Sunday, November 12, 2006

Programming & Progressing ProSonic

I've been able to work more on ProSonic lately. I have completed the new PZF format and have successfully written the library to load, save, and compile PZF files. This is a major step in the development of this project because as I've said before, PZF files are part of the backbone of this project. They contain all the level data like object layout, block-maps, tile-maps, palette, and so on.

On top of that, I have designed a sprite format to be used by ProSonic. Originally I had stated that games using 16-bit color wouldn't be able to load certain types of data from 8-bit color games, and vice-versa. I can't guarentee that won't still be the case to some degree, but I can safely say the new format for sprites is the only format that will be used by the engine. It will work in both 8-bit and 16-bit color modes. It has a sophisticated design that also includes features such as built-in color cyclers and multiple palettes that can be activated on a pixel-by-pixel basis. This will simplify development so there doesn't have to be a standard "reserved" set of colors that are always in the same place in every palette. My format allows ProSonic to locate the colors used for the image and draw it accordingly, regardless what the color indexes are. Of course it also contains data specific to 8-bit color mode so it automatically knows what index it should search "first". And if a color isn't found, ProSonic will grab the closest color to the one it's looking for.

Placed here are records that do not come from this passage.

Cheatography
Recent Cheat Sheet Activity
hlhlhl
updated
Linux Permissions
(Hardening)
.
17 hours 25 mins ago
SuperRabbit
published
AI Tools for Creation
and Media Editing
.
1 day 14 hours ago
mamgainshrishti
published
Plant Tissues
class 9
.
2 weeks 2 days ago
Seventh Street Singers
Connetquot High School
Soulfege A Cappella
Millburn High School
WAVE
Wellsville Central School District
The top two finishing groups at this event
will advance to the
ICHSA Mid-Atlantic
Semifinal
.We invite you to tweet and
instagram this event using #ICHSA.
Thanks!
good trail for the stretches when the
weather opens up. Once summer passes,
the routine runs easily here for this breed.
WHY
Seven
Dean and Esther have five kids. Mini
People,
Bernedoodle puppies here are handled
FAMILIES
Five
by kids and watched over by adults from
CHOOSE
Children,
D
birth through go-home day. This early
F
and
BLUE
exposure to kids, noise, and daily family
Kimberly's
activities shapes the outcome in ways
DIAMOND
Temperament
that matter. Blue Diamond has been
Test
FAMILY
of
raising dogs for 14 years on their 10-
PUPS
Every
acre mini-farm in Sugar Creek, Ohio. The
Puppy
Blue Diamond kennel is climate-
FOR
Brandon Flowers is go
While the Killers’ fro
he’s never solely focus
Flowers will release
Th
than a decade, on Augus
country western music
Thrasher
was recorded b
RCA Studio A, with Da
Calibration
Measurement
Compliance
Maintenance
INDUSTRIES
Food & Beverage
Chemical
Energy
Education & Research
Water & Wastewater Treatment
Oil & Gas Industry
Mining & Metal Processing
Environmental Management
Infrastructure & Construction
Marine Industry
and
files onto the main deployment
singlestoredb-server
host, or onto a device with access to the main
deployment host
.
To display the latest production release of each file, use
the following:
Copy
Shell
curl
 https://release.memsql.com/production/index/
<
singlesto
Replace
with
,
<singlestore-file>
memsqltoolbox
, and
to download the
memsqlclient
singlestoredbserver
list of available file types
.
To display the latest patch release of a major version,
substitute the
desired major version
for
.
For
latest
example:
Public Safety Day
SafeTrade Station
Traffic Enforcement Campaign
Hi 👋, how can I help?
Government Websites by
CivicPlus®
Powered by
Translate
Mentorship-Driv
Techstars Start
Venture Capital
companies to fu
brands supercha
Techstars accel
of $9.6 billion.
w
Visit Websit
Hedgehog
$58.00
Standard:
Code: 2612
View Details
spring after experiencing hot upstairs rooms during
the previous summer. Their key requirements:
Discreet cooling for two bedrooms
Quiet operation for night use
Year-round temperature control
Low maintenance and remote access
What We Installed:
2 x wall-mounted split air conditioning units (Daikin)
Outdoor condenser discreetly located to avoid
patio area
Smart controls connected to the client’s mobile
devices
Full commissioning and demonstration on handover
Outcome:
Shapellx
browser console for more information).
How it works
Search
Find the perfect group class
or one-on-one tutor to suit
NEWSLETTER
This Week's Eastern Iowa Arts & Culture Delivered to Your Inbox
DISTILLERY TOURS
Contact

I will also be writing a library for drawing the sprites and tiles because it has become too complicated to rip code from the engine and use it in an editing utility. The problem is I always find myself searching through the code for incompatibilities to work out so the code works the way it should in the specific utility I'm using it in. If the code gets updated, I have to update it in every utility. So a library specific to graphics-related operations is essential.

Once I get all this kind of stuff sorted out, I can get utilities out much quicker and make developing ProSonic less painful. As long as I have the time, I am committed to continuing ProSonic and making it people's choice for a game development environment. I know a couple people don't take me too seriously because they either have something against me, or they simply need interactive proof. I'm trying to get there, but every project needs to go through a bit of a clean-up period sooner or later.

By the way, I haven't forgotten about those questions. I just haven't quite gotten around to answering them yet. I will do the deed, I promise.


Anonymous said...

Way to go Damian!!!!!!! :D :D :D

Anonymous said...

Wow, Great Work Sax! Keep It Up! When can we expect a BETA?

Damian said...

You might just get a beta. Lets hope.